Stored data:
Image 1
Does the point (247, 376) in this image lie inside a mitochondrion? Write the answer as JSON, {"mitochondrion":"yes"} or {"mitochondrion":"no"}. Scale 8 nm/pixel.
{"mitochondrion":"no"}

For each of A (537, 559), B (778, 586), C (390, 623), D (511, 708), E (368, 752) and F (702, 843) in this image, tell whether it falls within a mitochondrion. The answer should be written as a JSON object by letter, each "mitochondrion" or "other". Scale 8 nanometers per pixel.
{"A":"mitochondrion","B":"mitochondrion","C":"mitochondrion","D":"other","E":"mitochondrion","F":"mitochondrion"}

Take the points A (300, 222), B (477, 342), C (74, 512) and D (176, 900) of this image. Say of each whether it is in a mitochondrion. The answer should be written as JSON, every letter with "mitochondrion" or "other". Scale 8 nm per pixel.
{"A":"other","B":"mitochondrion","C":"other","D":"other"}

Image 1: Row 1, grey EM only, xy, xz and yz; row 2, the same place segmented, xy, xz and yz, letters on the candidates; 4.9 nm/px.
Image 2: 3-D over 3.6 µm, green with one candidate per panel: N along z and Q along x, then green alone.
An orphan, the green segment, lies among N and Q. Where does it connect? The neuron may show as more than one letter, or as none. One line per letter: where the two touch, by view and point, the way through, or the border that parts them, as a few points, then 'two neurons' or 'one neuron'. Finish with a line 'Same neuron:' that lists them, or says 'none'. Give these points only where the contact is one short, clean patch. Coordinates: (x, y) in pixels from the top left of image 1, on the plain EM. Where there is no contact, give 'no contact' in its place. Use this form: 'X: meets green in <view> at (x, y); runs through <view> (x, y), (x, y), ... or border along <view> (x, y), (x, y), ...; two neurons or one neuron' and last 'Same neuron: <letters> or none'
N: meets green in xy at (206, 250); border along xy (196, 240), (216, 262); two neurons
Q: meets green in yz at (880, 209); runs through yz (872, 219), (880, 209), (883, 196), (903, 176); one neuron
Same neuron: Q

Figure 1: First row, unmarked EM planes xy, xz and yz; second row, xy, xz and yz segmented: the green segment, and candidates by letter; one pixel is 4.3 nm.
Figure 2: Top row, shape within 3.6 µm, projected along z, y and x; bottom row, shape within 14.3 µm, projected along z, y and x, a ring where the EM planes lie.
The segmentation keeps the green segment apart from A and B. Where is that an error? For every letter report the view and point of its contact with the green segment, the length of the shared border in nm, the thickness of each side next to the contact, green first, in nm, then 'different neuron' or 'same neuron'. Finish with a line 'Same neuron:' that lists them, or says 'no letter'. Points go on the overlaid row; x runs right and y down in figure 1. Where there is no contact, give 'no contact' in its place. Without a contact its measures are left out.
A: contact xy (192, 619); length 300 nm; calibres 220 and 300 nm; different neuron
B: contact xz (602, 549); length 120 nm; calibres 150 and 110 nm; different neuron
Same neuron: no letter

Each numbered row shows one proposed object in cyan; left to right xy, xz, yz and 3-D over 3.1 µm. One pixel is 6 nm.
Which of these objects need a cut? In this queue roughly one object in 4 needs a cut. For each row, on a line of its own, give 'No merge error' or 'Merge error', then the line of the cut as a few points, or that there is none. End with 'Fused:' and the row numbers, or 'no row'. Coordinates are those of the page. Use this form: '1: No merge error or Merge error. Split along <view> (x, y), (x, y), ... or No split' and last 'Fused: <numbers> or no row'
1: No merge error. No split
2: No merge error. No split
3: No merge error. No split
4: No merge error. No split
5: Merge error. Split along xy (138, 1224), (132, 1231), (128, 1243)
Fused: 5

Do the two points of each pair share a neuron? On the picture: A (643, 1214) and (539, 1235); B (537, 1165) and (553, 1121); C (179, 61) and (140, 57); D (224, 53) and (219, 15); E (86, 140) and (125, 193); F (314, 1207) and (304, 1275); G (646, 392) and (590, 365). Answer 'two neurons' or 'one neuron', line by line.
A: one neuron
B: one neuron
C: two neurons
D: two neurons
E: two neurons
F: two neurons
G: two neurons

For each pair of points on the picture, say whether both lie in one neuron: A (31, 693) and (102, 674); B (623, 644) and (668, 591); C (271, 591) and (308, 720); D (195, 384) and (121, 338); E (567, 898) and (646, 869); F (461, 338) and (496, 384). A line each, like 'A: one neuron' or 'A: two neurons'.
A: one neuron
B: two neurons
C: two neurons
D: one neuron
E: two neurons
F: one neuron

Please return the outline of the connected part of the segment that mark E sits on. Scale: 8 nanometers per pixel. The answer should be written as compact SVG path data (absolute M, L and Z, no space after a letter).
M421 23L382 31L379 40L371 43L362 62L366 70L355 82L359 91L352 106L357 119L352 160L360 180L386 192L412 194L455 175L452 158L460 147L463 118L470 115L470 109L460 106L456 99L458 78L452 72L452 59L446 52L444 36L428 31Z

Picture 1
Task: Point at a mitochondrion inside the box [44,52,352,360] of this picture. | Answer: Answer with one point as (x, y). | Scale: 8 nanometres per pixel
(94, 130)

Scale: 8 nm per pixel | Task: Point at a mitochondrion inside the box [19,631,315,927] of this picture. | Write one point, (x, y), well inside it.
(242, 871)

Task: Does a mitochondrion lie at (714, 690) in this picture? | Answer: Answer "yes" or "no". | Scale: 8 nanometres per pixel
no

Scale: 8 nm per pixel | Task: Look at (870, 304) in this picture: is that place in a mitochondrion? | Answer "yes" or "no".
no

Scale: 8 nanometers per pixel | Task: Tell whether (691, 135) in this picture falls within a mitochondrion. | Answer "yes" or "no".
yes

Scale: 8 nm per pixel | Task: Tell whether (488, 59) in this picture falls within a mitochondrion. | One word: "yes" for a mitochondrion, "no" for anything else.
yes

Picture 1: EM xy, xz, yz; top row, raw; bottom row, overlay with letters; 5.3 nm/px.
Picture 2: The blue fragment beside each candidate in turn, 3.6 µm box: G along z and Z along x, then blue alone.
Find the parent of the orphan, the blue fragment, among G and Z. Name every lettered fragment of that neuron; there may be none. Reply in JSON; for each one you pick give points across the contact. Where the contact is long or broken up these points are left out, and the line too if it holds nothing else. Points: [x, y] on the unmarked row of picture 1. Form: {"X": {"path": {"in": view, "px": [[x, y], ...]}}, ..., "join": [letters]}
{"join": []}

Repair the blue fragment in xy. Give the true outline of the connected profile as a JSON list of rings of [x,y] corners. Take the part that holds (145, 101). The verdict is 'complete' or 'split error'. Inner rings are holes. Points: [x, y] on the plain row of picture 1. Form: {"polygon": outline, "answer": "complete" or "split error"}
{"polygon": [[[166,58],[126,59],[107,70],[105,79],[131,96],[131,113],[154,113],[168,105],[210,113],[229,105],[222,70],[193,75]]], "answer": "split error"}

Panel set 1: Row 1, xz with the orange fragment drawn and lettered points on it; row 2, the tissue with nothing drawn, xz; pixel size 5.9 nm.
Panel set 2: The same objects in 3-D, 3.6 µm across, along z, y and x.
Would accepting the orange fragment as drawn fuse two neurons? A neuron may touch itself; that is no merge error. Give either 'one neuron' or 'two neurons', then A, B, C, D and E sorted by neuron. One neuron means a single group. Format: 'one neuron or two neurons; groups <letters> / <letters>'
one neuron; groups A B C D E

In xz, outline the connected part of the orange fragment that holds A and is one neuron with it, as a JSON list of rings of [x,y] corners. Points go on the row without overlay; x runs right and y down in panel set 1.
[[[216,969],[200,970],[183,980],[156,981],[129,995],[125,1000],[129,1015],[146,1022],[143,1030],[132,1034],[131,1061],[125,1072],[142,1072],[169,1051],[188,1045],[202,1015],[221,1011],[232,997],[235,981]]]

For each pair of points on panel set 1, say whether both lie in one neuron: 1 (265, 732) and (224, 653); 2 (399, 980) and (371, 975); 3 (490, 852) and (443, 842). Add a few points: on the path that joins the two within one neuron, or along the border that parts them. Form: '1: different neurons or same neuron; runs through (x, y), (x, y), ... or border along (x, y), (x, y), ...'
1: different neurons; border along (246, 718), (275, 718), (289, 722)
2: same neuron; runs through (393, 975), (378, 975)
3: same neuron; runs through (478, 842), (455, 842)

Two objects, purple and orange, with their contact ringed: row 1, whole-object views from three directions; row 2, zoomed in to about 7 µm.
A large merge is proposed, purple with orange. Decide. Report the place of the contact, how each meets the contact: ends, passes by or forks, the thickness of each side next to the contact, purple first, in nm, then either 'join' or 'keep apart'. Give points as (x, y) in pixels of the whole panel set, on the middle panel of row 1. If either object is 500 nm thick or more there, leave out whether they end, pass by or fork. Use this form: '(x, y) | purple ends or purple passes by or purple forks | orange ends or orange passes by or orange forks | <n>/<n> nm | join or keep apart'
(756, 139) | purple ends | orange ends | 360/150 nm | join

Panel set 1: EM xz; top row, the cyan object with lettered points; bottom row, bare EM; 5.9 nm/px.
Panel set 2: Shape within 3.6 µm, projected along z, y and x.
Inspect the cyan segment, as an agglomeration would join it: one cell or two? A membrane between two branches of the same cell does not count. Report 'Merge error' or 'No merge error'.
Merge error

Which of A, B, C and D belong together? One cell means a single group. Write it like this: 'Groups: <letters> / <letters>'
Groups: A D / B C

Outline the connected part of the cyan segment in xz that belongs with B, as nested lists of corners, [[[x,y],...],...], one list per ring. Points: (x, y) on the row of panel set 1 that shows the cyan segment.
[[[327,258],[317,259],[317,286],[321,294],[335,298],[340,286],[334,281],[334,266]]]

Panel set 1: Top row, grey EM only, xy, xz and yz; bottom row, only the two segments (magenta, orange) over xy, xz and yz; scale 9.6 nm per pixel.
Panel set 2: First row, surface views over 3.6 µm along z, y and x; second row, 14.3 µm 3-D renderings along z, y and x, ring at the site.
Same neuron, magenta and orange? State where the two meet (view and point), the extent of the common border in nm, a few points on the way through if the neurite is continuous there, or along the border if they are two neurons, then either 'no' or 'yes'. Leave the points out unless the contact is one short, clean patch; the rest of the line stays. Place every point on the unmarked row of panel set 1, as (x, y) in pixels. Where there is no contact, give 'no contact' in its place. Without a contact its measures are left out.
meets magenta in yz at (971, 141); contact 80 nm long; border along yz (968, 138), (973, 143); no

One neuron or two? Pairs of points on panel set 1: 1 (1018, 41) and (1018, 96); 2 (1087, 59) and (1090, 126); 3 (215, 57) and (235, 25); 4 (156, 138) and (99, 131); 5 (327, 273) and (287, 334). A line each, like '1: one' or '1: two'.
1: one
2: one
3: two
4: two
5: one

ASSIGNMENT:
From the records above, print only the lines between the one holding "Picture 2: The" and the one holding "Panel set 2: The", inclusive, exactly as they stand.

RESPONSE TO THIS TASK:
Picture 2: The blue fragment beside each candidate in turn, 3.6 µm box: G along z and Z along x, then blue alone.
Find the parent of the orphan, the blue fragment, among G and Z. Name every lettered fragment of that neuron; there may be none. Reply in JSON; for each one you pick give points across the contact. Where the contact is long or broken up these points are left out, and the line too if it holds nothing else. Points: [x, y] on the unmarked row of picture 1. Form: {"X": {"path": {"in": view, "px": [[x, y], ...]}}, ..., "join": [letters]}
{"join": []}

Repair the blue fragment in xy. Give the true outline of the connected profile as a JSON list of rings of [x,y] corners. Take the part that holds (145, 101). The verdict is 'complete' or 'split error'. Inner rings are holes. Points: [x, y] on the plain row of picture 1. Form: {"polygon": outline, "answer": "complete" or "split error"}
{"polygon": [[[166,58],[126,59],[107,70],[105,79],[131,96],[131,113],[154,113],[168,105],[210,113],[229,105],[222,70],[193,75]]], "answer": "split error"}

Panel set 1: Row 1, xz with the orange fragment drawn and lettered points on it; row 2, the tissue with nothing drawn, xz; pixel size 5.9 nm.
Panel set 2: The same objects in 3-D, 3.6 µm across, along z, y and x.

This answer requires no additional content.